• TASK SET:
(A) In the coin forum thread, what is this coin called in Japan?
(B) Retype the part of the coin forum thread from "Medieval and cash" to "Size is 23 mm.".

• SUPPLIED TEXT:
*** Begin section ***

World of Coins

Medieval and cash coins => Cash type coins => Topic started by: bart on March 08, 2008, 10:32:45 AM

Title: China, Yung-lo (1403-1424). Remmelts 168
Post by: bart on March 08, 2008, 10:32:45 AM
And the sixth and last coin is attributed to Vinh Huu (1735-1740).
Size is 23 mm.

Bart
Title: Re: "Vietnamese Old Coins" / Vinh Huu 1735-1740 ?
Post by: translateltd on March 08, 2008, 07:16:45 PM
This one will need more research to determine its authenticity and link to Vietnam.  It's a very famous coin, mainly because of the characters, which are considered beautiful/auspicious.  In China it's Yongle (or Yonglo) Tongbao, 1403-1424, and in Japan (where it was widely copied) Eiraku Tsuho.  Apparently no original coins were made during the reign period in question but a subsequent Emperor wanted some made retrospectively to fill a gap in his collection, and they became so popular that they were copied everywhere, so Vietnam isn't out of the question.  I don't know if "Vinh Huu" is the Vietnamese reading of these characters - it sounds a bit remote to me, but could be possible at a pinch.

I have examples bought in Japan over 20 years ago, some supposedly Chinese and others Japanese, and one apparently from Java ...

*** End section ***

• DATA EXCERPTS:
*** Begin section ***

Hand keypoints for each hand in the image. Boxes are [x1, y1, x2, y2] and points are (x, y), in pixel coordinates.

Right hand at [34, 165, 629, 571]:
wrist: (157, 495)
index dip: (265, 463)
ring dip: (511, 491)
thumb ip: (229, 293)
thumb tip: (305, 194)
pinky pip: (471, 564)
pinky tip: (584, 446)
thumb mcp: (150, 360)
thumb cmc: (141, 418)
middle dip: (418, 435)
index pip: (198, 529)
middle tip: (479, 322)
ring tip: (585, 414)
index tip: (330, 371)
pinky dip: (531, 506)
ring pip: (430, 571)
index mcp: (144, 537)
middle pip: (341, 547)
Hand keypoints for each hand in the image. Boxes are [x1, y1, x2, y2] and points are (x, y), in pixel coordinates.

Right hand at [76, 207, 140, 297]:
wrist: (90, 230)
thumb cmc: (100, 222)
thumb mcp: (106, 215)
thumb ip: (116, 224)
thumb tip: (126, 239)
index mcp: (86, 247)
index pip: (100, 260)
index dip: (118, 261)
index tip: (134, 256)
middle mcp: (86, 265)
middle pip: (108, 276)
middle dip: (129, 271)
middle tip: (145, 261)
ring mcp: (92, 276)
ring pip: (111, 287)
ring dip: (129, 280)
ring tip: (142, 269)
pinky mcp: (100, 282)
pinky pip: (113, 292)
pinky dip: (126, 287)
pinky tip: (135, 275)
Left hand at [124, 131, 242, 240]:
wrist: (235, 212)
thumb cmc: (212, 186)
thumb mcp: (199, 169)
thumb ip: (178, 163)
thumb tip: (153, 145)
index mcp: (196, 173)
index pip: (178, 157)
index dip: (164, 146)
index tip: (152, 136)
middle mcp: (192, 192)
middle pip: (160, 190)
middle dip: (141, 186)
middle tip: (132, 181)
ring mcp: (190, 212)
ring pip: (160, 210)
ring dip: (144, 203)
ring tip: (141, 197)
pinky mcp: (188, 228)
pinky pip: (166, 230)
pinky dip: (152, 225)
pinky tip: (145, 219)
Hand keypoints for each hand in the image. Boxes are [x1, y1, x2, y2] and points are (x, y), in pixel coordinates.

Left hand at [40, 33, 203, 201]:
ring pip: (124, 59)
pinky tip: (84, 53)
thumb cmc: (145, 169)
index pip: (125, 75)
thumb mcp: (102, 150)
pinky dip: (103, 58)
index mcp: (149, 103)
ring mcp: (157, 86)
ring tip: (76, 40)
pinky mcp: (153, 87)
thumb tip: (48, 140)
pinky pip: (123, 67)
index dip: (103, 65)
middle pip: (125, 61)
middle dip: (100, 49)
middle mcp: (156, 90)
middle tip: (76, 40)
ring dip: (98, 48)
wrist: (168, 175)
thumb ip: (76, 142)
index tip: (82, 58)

*** End section ***
*** Begin section ***

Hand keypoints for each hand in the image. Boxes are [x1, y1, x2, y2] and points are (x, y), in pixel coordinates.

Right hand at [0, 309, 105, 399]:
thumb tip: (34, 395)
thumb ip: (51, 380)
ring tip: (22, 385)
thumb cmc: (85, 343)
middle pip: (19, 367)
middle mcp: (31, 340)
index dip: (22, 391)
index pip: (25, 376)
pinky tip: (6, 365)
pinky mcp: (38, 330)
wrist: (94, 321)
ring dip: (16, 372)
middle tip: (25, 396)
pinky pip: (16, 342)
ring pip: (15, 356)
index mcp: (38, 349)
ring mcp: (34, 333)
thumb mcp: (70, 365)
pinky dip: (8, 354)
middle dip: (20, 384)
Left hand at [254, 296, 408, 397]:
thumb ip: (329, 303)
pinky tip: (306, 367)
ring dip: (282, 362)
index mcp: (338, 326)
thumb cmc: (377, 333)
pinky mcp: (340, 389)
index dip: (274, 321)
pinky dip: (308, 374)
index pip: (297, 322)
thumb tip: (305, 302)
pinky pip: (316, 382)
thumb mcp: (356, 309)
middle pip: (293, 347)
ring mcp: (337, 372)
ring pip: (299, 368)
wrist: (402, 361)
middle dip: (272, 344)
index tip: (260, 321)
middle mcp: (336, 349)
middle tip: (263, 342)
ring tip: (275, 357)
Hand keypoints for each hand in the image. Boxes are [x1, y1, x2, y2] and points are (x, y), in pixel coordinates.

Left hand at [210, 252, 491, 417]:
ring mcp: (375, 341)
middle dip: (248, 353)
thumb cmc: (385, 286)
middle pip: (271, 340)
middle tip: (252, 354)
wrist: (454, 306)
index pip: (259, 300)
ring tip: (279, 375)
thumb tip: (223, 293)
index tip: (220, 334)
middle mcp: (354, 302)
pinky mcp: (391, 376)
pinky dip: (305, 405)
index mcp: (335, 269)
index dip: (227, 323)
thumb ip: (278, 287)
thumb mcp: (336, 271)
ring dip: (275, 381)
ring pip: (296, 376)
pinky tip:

*** End section ***
*** Begin section ***

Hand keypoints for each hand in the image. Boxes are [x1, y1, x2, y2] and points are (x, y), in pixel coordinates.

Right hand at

*** End section ***

• SOLUTIONS IN ORDER:
(A) Eiraku Tsuho

(B)
Medieval and cash coins => Cash type coins => Topic started by: bart on March 08, 2008, 10:32:45 AM

Title: China, Yung-lo (1403-1424). Remmelts 168
Post by: bart on March 08, 2008, 10:32:45 AM
And the sixth and last coin is attributed to Vinh Huu (1735-1740).
Size is 23 mm.